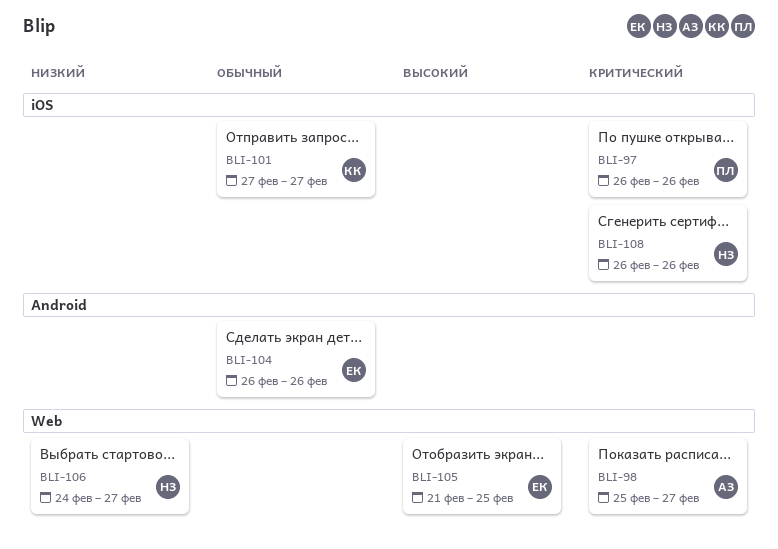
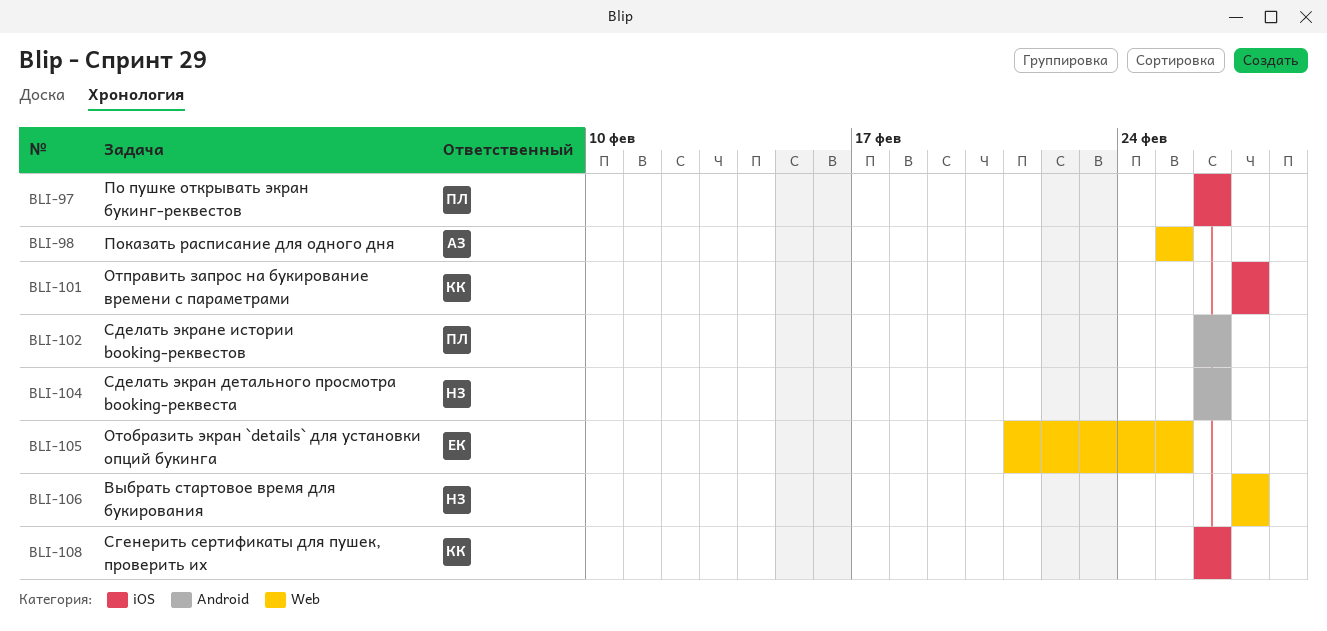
BLI-98, due: Feb 27 -> Feb 25
BLI-102: none -> present
BLI-104, owner: ЕК -> НЗ
BLI-106, start: Feb 24 -> Feb 27
BLI-108, owner: НЗ -> КК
· · · ·
What the task asks: Determine how many lines of the data above contain the string "owner", and give the result with nothing else.

Answer to this exercise: 2